If you love wine and are visiting Scottsdale, you should tack on a couple of days to explore the vineyards and wineries in the Sonoita and Willcox American Viticultural Areas, most of which are just a three-hour drive from Scottsdale (see below for three more quintessential Arizona side trips you can take in three hours). But you don’t need to leave the city to taste Arizona’s innovative wines. The five wineries that have tasting rooms in Old Town have recently launched the “Scottsdale Wine Trail.” You can download a map at Also raising Scottsdale’s profile as a wine destination is FnB, one of the city’s top restaurants. Co-owner Pavle Milic’s curated wine list, which includes some of Arizona’s best vintages, helped FnB earn a James Beard Award nomination for Outstanding Wine Program.

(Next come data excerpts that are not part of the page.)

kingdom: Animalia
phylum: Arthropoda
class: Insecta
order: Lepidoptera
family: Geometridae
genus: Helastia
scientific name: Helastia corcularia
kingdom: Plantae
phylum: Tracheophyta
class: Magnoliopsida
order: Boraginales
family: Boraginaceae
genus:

In other news, Scottsdale’s reputation as the posh place to stay in the Sonoran Desert is aging well. The Phoenician has completed its largest refurbishment since opening in 1988. The lobby, shops and restaurants have been remodeled, and a complete rebuild of the spa is on track to be finished by the end of December. Hotel Valley Ho just upgraded its swanky mid-century modern rooms and suites. And the Andaz Scottsdale Resort & Spa, which opened in December 2016, garnered a spot on the Condé Nast Traveler 2017 Hot List.